Taking on debt has become standard practice in the United States. For many young people borrowing to go to college is the norm. In our August blog, College Planning, we learned that almost 70% of college students borrow money. Many graduate with $30,000 or more of student loan debt. As young people build their lives, the opportunity to take on more debt is always present. Mounting credit card debt can be a culprit as well as sexy car ads promising affordable monthly payments for buying or leasing new cars.
The next thing we do is buy a house.

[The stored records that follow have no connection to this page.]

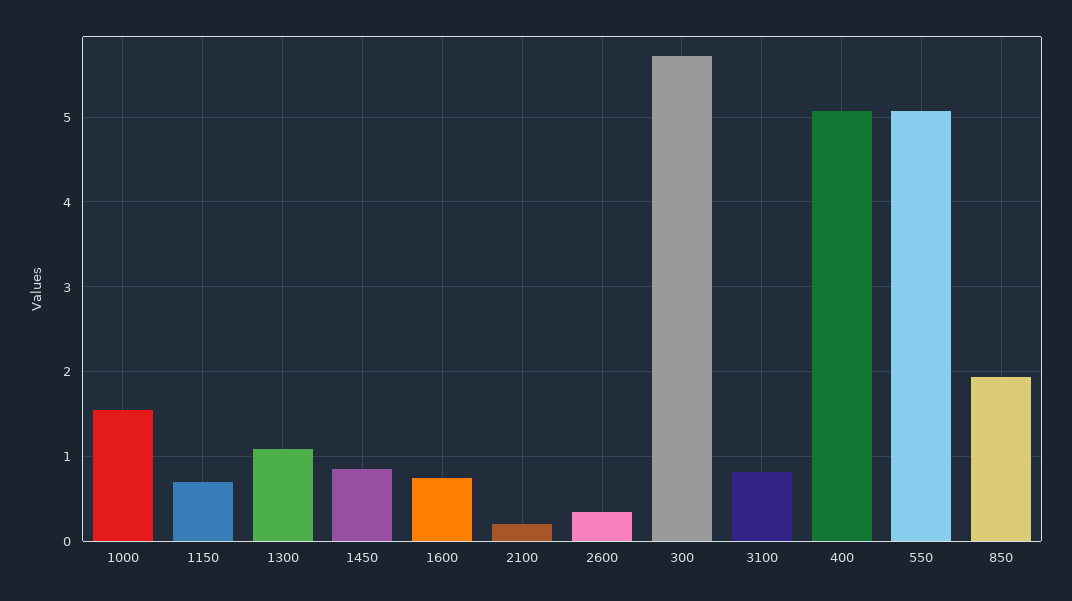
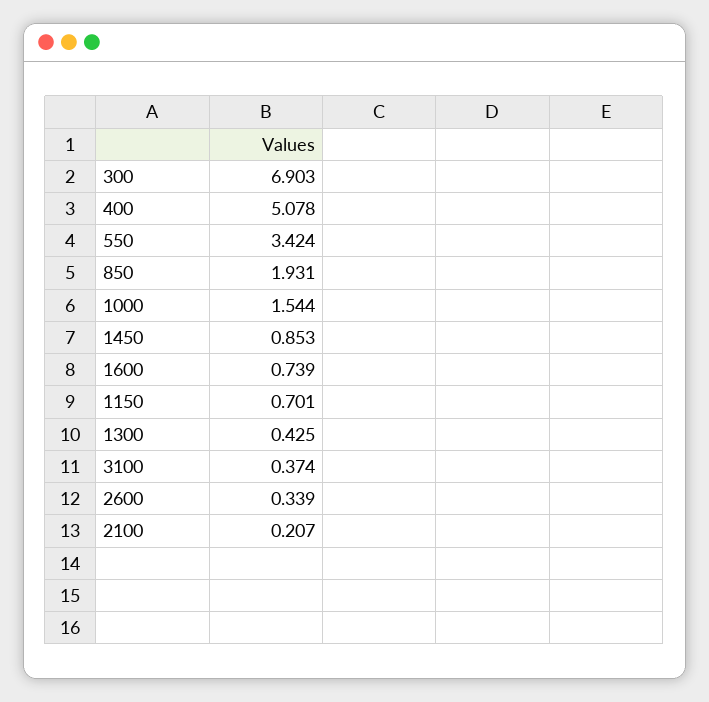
  {
    "1000": 1.544,
    "1150": 0.701,
-   "1300": 1.1,
+   "1300": 0.425,
    "1450": 0.853,
    "1600": 0.739,
    "2100": 0.207,
    "2600": 0.339,
-   "300": 5.7,
+   "300": 6.903,
-   "3100": 0.8,
+   "3100": 0.374,
    "400": 5.078,
-   "550": 5.1,
+   "550": 3.424,
    "850": 1.931
  }

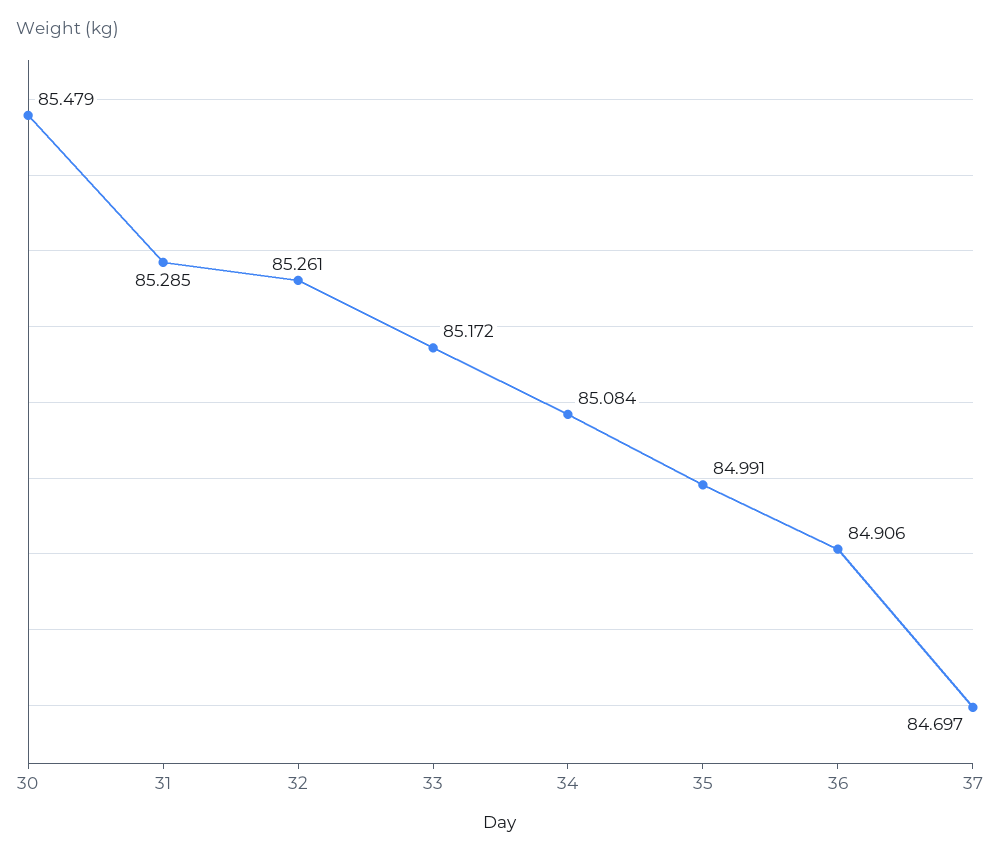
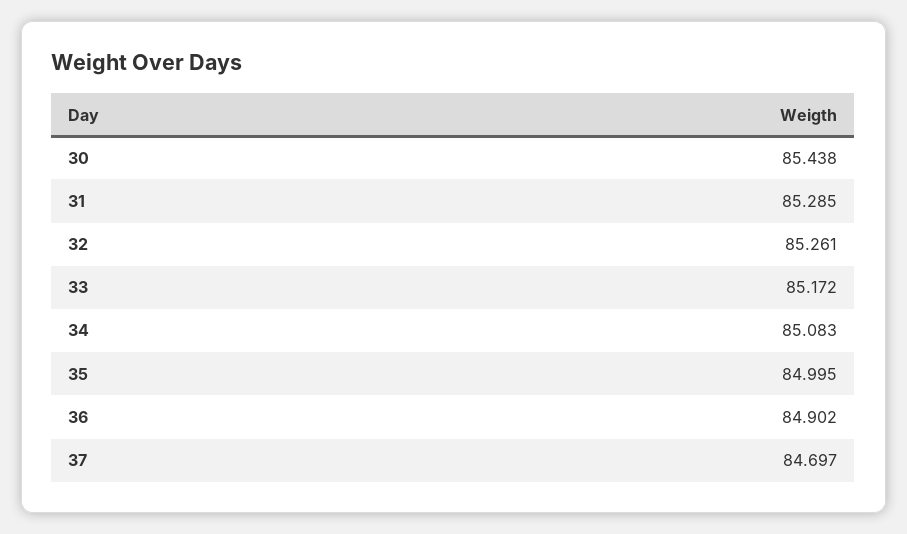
  {
-   "30": 85.479,
+   "30": 85.438,
    "31": 85.285,
    "32": 85.261,
    "33": 85.172,
-   "34": 85.084,
+   "34": 85.083,
-   "35": 84.991,
+   "35": 84.995,
-   "36": 84.906,
+   "36": 84.902,
    "37": 84.697
  }

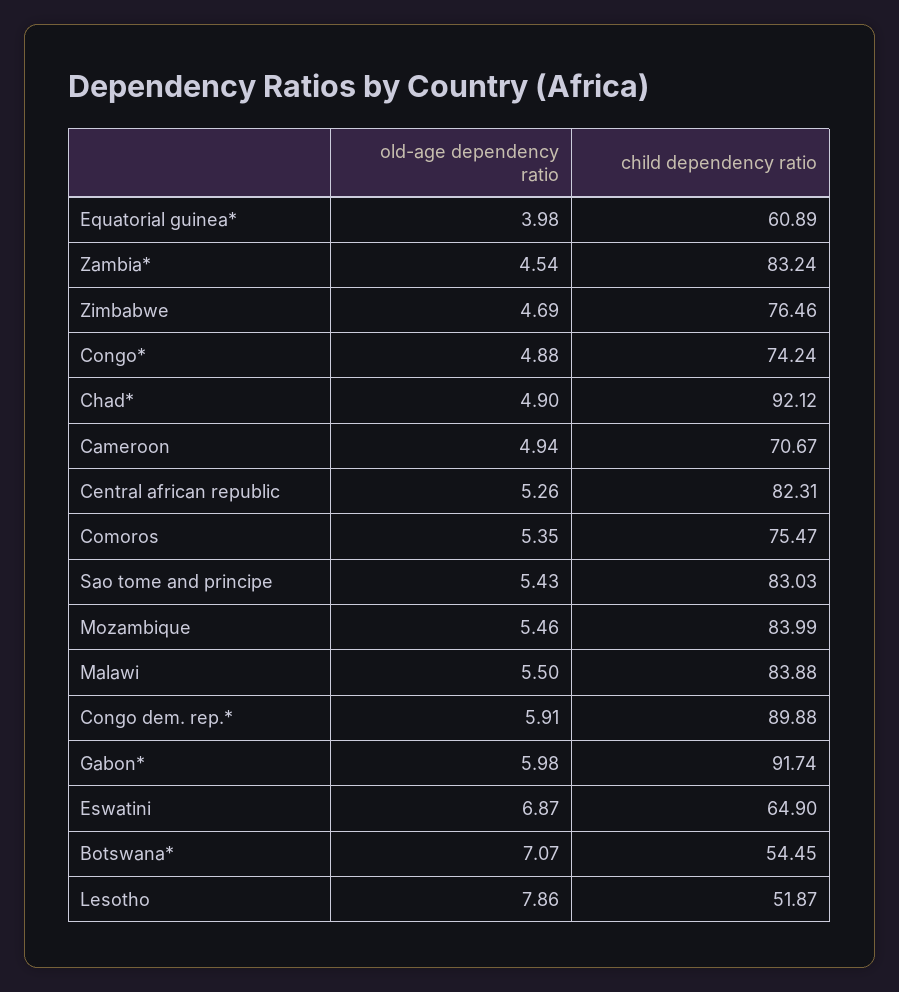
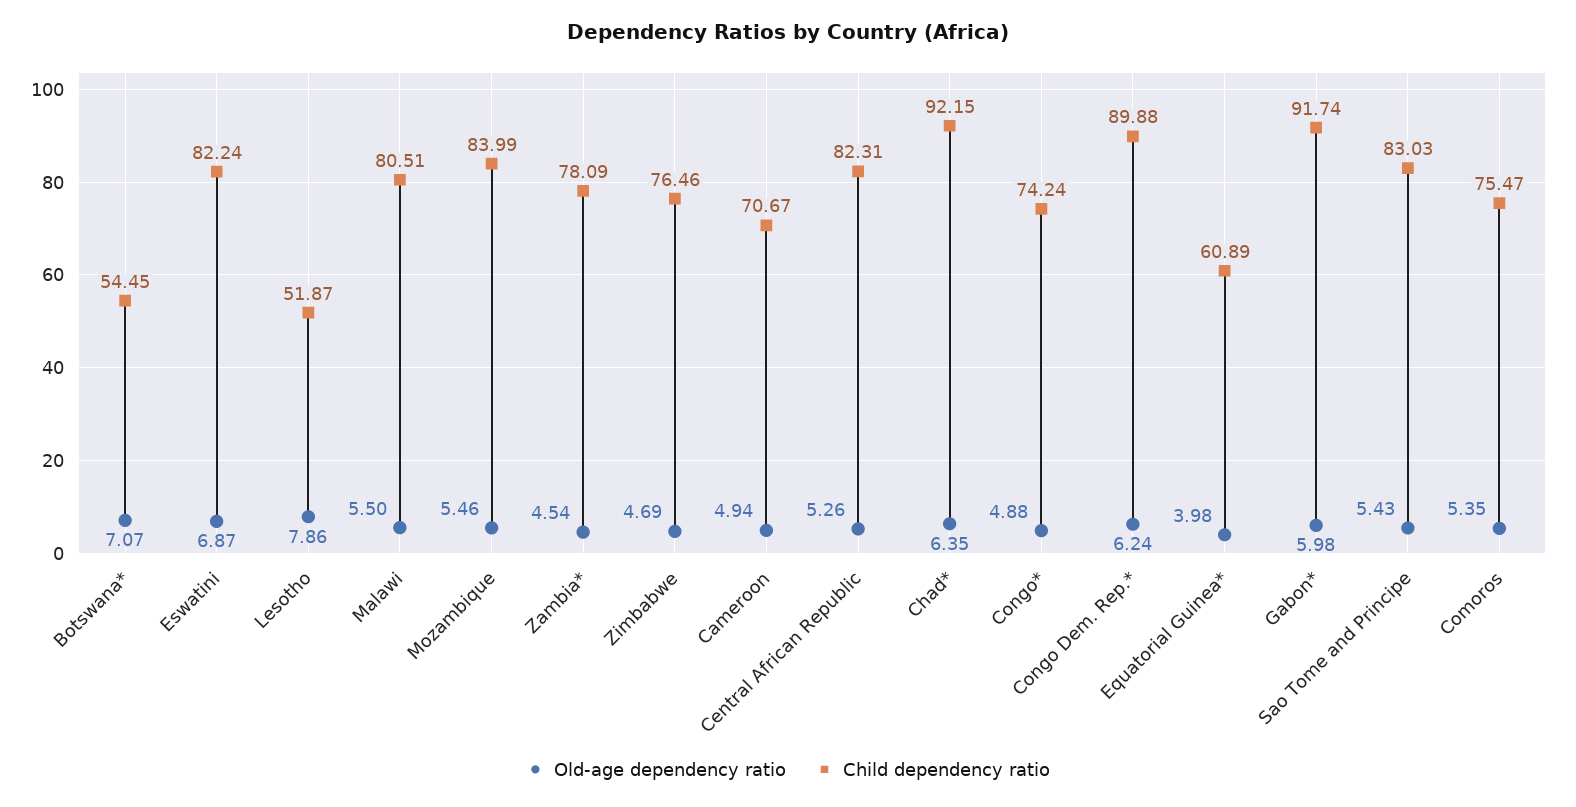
  {
    "old-age dependency ratio": {
      "Equatorial guinea*": 3.98,
      "Zambia*": 4.54,
      "Zimbabwe": 4.69,
      "Congo*": 4.88,
-     "Chad*": 4.9,
+     "Chad*": 6.35,
      "Cameroon": 4.94,
      "Central african republic": 5.26,
      "Comoros": 5.35,
      "Sao tome and principe": 5.43,
      "Mozambique": 5.46,
      "Malawi": 5.5,
-     "Congo dem. rep.*": 5.91,
+     "Congo dem. rep.*": 6.24,
      "Gabon*": 5.98,
      "Eswatini": 6.87,
      "Botswana*": 7.07,
      "Lesotho": 7.86
    },
    "child dependency ratio": {
      "Equatorial guinea*": 60.89,
-     "Zambia*": 83.24,
+     "Zambia*": 78.09,
      "Zimbabwe": 76.46,
      "Congo*": 74.24,
-     "Chad*": 92.12,
+     "Chad*": 92.15,
      "Cameroon": 70.67,
      "Central african republic": 82.31,
      "Comoros": 75.47,
      "Sao tome and principe": 83.03,
      "Mozambique": 83.99,
-     "Malawi": 83.88,
+     "Malawi": 80.51,
      "Congo dem. rep.*": 89.88,
      "Gabon*": 91.74,
-     "Eswatini": 64.9,
+     "Eswatini": 82.24,
      "Botswana*": 54.45,
      "Lesotho": 51.87
    }
  }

Real estate in Chicago and most other big cities is very expensive.
When you study the balance sheets of our younger up-and-comers it is not unusual to see student debt,
car loans/leases, credit card debt, and mortgage debt. It is very easy for the debt-to-income ratio to creep up. You have heard the expression “house rich and cash poor”. This is not a good position to be in. Ideally, lenders like to see 28% of debt to income or 36% which includes monthly expenses on top of credit payments.
What is the right ratio for you? Every situation is different. That is why it is important to have an emergency fund.

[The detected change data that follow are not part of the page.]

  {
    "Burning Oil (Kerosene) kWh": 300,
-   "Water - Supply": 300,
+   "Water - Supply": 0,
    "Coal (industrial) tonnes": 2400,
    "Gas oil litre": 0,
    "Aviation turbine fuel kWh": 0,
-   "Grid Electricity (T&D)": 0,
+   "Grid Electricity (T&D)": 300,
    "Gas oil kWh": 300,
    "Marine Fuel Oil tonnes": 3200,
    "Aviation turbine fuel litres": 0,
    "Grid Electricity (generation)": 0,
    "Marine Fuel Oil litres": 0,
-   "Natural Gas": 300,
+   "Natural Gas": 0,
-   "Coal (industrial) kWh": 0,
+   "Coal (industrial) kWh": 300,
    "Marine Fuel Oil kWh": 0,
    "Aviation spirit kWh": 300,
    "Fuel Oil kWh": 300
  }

For our couple above, we calculated their debt-to-income ratio by dividing their total monthly credit payments by their total monthly gross income (before taxes and deductions). In this case, $5,230 divided by $14,500 is a debt-to-income ratio of 36%. Not bad if the $175,000 in annual income can be maintained. Cut their income by 50% (she is a foreclosure attorney and he is a CFO) and a debt ratio of 36% quickly becomes 72%. The harsh reality of a catastrophic event like Covid 19 is crippling. What can we learn from this painful reality?

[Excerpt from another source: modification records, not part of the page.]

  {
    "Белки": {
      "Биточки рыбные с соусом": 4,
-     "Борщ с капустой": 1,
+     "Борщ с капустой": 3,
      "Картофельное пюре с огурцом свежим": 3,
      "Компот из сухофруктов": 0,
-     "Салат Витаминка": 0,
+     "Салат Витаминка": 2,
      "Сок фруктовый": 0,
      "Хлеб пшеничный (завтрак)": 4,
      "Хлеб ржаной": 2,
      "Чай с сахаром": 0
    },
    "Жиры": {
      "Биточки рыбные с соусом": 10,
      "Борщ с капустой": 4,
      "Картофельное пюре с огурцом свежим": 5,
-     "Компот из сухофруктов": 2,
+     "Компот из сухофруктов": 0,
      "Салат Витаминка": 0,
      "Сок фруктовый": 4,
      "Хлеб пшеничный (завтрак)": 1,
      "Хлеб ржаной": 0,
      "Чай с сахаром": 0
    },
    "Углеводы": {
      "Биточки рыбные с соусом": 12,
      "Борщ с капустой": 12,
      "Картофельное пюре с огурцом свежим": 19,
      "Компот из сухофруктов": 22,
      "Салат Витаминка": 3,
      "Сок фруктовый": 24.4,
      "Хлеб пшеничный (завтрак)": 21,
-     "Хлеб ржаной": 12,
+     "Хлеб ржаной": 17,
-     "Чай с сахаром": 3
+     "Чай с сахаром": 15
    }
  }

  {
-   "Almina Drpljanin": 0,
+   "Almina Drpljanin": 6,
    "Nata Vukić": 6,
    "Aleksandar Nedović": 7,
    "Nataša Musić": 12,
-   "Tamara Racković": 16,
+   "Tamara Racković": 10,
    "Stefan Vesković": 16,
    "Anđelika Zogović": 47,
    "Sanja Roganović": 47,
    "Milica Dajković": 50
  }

Why is a strong personal balance sheet important?
There are many reasons a strong balance sheet is important and I’m sure you can add your own personal reasons to this list. From a purely financial perspective, the balance sheet is the best way to objectively review financial health and measure growth over time. The benefits from a strong balance sheet include:
Reviewing the balance sheet is an easy way to keep an eye on your cash and debt. Is it growing or shrinking? How much liquidity do you have? Is liquidity growing or shrinking? Do you need to save more?
Over time, the goal is for the left column (assets) to grow and the right column (debt) to shrink as you pay it down, allowing your net worth to grow. Why is this important? When disaster strikes (job loss, illness, etc.), it is the liquid portion of your balance sheet that will soften or absorb the blow. If necessary, can you liquidate an account if you lose your job to keep up with the payments? Having manageable debt costs (can you take care of it on one income) can prevent the worst from happening.
Peace of mind
There is nothing as worrisome as uncertainty and the only thing we can count on in life is uncertainty. A strong balance sheet sails the choppy seas of life without capsizing one's life. It allows you not to worry. We call it the “sleep at night” factor.
A strong balance sheet provides “choice” to people. You have options. Our couple in the WSJ unintentionally sacrificed their options as they increased their debt.
Lenders like strong balance sheets, as do most companies that extend credit. People with strong balance sheets are rewarded with loans that have better rates and terms.
Steps for building a strong personal balance sheet
In Morgan Housel’s book, The Psychology of Money, he writes about key financial principles that, if followed, help consumers build strong balance sheets. One important concept underlying all of these principles is understanding how your behavior directly impacts the ability to build and preserve wealth. Are you a saver? Thrifty? Frugal? Or are you a spender? Spontaneous? Generous? Shopping is a guilty pleasure or therapeutic? You know where this is going.
Understanding your relationship and behavior with money is the key to accomplishing a healthy net worth. It isn’t reasonable to expect behavior to change overnight but, with a good plan, baby steps are possible. Before you know it, change is occurring and good financial health is possible.